Throughout 1975-1976, Colin McCahon maintained a steady output of deeply considered paintings. In several series from this period, McCahon continued his use of the 1-14 numerical motif - acknowledging yet again the numerical symbology of the Stations of the Cross, while at the same time extrapolating events in his everyday life into powerful images of universal relevance.

The dramatic view from the cliff-top near his Muriwai studio inspired McCahon to produce the series of paintings known as Clouds - the first group of these new works on Steinbach paper. Although predominantly black and white, several of the paintings, including the present Clouds 5, are enlivened by touches of sepia.

Conceived of as viewed from a point on the cliffs high above Maori Bay, looking westward across the Tasman Sea towards from whence comes the prevailing weather, the approaching clouds pass above the viewer as stages and events in an individual's life. In each painting the cloud forms float in an ambiguous space, depicted frontally and with no real sense of perspective nor any indications of landscape which might provide a reference point for the viewer. Some are heavy, tumultuous, and carrying the threat of dark times, others light and ethereal, dissipating in the sun. The whole motif gives a visual representation of the cycle of life and death.

Emphasising this idea, in all but two of the Clouds paintings, McCahon has inscribed the numbers of the Stations of the Cross, alternating across the series between Arabic and Roman numerals as he had done in the earlier Teaching Aids images. However unlike in other paintings of the series, where the numerical sequence starts at the top left of the image, continues down the left hand side, across the bottom and back up the right hand side, in a progression that recalls the traditional Way of the Cross path within churches, in Clouds 5 the 1-14 are organised more haphazardly, reflecting the random and unpredictable nature of human existence and experience.
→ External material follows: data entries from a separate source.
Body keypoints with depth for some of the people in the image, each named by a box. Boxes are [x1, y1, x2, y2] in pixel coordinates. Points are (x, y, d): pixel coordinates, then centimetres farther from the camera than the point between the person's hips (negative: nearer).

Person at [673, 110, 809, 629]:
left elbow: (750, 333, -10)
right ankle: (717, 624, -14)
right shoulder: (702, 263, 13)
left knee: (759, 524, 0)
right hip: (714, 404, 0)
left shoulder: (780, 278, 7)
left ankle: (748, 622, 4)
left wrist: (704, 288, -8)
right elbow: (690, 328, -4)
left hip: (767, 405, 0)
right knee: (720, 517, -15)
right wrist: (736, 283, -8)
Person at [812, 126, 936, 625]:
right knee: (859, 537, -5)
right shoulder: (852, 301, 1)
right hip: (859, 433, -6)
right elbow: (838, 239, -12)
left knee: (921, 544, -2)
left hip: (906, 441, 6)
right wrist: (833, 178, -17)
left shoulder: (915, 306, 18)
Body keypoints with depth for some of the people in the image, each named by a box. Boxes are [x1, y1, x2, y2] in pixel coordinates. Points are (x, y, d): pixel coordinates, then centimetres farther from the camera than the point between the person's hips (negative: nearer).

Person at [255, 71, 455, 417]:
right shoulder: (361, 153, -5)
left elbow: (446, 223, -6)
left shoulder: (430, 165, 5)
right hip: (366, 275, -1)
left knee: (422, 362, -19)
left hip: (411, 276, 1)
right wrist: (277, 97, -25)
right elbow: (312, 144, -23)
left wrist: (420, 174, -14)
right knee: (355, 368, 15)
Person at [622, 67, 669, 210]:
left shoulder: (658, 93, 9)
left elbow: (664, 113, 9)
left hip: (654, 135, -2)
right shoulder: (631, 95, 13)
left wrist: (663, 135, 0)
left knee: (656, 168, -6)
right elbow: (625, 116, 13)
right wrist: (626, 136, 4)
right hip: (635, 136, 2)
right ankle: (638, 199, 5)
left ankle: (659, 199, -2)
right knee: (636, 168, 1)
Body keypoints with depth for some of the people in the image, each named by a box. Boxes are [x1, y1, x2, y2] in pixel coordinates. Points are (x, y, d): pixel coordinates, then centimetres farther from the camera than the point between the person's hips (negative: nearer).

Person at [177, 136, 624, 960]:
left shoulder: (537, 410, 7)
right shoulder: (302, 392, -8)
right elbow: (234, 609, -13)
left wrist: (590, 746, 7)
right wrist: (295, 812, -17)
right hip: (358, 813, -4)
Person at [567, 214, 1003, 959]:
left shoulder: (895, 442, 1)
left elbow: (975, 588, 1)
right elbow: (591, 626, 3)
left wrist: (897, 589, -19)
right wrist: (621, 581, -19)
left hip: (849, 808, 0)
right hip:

In the two series of Rocks in the Sky paintings which followed Clouds, McCahon developed the predominant motif further. The genesis for this new direction lay in a comment by McCahon's grandson, made upon viewing approaching dark storm clouds while visiting the beach at Muriwai with his grandparents Colin and Anne, and mother Victoria. McCahon was most taken with his grandson's description of the black clouds as 'rocks in the sky', immediately sensing its usefulness as a visual metaphor for the stumbling blocks and impediments that occur in each individual's life. In Clouds 5 the number 8 occupies just such a 'rock'.

Two other paintings from the Clouds series (nos. 1 and 2) are in the collection of the National Gallery of Australia, Canberra and are currently touring in the Colin McCahon: Focus Exhibition, most recently seen at the Queen Victoria Museum and Art Gallery, Launceston and the Dell Gallery, Queensland College of Art, Brisbane.